_SET TASK:_
Copy the records word for word, from the start of the records up to and including the line with "common name: Woodland bittercress".

_PROVIDED INFORMATION:_
_ _ _ _

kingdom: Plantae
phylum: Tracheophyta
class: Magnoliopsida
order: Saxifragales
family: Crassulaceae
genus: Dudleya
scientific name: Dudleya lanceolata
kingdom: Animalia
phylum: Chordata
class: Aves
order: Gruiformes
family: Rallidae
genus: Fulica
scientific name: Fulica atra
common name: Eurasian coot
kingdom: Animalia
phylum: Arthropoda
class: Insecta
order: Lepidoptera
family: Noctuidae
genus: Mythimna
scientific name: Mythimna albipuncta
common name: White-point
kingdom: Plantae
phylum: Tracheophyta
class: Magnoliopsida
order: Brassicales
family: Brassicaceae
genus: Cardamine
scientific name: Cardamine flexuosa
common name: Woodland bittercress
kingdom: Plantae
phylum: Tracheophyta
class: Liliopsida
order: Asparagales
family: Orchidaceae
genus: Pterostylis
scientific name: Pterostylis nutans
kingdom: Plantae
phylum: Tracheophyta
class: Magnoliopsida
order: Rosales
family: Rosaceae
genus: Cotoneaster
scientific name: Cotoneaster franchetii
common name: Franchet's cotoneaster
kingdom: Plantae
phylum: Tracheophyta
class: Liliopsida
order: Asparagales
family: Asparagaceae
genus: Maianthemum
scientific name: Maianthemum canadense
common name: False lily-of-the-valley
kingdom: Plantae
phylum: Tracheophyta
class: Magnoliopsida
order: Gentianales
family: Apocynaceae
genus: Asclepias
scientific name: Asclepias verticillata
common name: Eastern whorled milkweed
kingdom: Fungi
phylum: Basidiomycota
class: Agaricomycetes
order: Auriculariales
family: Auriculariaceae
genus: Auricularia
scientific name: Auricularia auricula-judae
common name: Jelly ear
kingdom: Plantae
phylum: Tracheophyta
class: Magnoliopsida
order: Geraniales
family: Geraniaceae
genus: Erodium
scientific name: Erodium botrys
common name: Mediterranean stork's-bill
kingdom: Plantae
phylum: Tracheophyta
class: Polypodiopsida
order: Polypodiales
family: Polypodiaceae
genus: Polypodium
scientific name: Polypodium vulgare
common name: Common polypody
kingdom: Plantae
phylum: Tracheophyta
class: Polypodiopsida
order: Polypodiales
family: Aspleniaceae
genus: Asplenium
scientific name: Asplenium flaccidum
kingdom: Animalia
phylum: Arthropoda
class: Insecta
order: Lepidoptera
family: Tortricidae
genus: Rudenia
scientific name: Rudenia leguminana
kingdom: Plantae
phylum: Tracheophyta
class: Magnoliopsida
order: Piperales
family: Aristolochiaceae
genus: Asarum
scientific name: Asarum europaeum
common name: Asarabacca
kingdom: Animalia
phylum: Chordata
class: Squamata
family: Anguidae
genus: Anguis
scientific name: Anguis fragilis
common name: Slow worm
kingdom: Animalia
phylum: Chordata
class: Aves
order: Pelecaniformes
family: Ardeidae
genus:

_ _ _ _

_CORRECT RESULT:_
kingdom: Plantae
phylum: Tracheophyta
class: Magnoliopsida
order: Saxifragales
family: Crassulaceae
genus: Dudleya
scientific name: Dudleya lanceolata
kingdom: Animalia
phylum: Chordata
class: Aves
order: Gruiformes
family: Rallidae
genus: Fulica
scientific name: Fulica atra
common name: Eurasian coot
kingdom: Animalia
phylum: Arthropoda
class: Insecta
order: Lepidoptera
family: Noctuidae
genus: Mythimna
scientific name: Mythimna albipuncta
common name: White-point
kingdom: Plantae
phylum: Tracheophyta
class: Magnoliopsida
order: Brassicales
family: Brassicaceae
genus: Cardamine
scientific name: Cardamine flexuosa
common name: Woodland bittercress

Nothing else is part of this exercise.